Que nadie piense que estoy atacando al gobierno. Lo pasmoso del último año es que la crítica de la incoherencia se puede dirigir contra todos: igual da gobierno que oposición. La situación sería cómica si no tuviera consecuencias serias para una buena parte de la población. A todos nos resulta familiar: el gobierno niega la crisis y tacha de antipatriotas a la oposición que la anuncia y reclama medidas liberales. El tiempo pasa: las reformas se hacen inaplazables, con la presión correspondiente de instancias internacionales. El gobierno que anunció que la salida de la crisis sería social toma decisiones que dañan la cobertura social. Son medidas que encajan con la teoría liberal: la solución a la crisis no será social, sino más capitalista. Se rescatan bancos, y no se escatiman rebajas en sueldos y ayudas sociales. Desde el cheque bebé a los parados de larga duración: todos pagan el pato de la crisis. Al final, la crisis del capitalismo se soluciona con más capitalismo. Que se calmen las aguas y a esperar a la siguiente.

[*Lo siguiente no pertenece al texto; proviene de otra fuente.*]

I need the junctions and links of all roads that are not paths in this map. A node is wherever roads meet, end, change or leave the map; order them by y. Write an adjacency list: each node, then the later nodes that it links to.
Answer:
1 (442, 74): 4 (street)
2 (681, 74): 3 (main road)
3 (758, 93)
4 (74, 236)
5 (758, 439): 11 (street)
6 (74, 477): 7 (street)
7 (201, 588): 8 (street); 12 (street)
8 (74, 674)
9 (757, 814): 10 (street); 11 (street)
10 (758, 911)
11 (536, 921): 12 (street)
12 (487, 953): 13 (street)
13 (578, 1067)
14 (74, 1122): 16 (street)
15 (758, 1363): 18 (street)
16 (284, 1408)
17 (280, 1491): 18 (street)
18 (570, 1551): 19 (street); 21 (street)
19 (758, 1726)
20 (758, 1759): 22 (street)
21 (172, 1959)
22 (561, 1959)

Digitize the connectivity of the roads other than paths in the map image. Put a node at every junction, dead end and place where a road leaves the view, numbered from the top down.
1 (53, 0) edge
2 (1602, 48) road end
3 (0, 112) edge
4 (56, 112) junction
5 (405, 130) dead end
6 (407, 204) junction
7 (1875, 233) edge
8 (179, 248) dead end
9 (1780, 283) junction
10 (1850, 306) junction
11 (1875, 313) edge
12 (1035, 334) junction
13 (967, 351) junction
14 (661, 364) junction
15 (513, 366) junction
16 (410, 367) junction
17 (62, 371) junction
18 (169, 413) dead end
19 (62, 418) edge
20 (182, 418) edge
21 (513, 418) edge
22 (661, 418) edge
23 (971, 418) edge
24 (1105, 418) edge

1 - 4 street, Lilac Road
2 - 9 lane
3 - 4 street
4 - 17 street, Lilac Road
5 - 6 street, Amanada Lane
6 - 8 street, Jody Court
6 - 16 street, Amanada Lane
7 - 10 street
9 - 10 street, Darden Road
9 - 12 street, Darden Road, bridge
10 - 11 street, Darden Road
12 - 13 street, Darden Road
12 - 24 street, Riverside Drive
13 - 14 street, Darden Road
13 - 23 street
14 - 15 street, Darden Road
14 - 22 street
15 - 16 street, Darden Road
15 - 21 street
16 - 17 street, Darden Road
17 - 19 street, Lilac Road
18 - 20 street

Lo sorprendente es que la oposición debería haber aplaudido algunas de las decisiones que tomó el gobierno durante el último año. Se trata de medidas de manual de liberalismo económico. Y sin embargo, siempre se ha encontrado un motivo para poner pegas. Cuando el gobierno es socialista se le critica por serlo. Y cuando es liberal se reniega de lo mismo que se ha defendido en el parlamento. Señal inequivoca de que la oposición no defiende ideas: su fin último es alcanzar el poder. De la misma manera que el gobierno renunció a sus ideas doblegado por las circunstancias económicas. La danza de la contradicción es ejecutada a la perfección por los grandes medios de comunicación, voceros de su amo. Los más cercanos al gobierno se levantaron con ideología liberal, mientras que los diarios más liberales compadecen ahora al parado que no llega a fin de mes. El mismo parado que hace año y medio no trabajaba porque no quería, o al menos así lo pensaba el periódico de turno. La política es un circo, un mero espectáculo en el que sus profesionales y los que les hacen las crónicas parecen batirse en un duelo ideológico que esconde ansias de poder. Así es nuestra democracia: la misma que dentro de unos meses nos llamará a las urnas.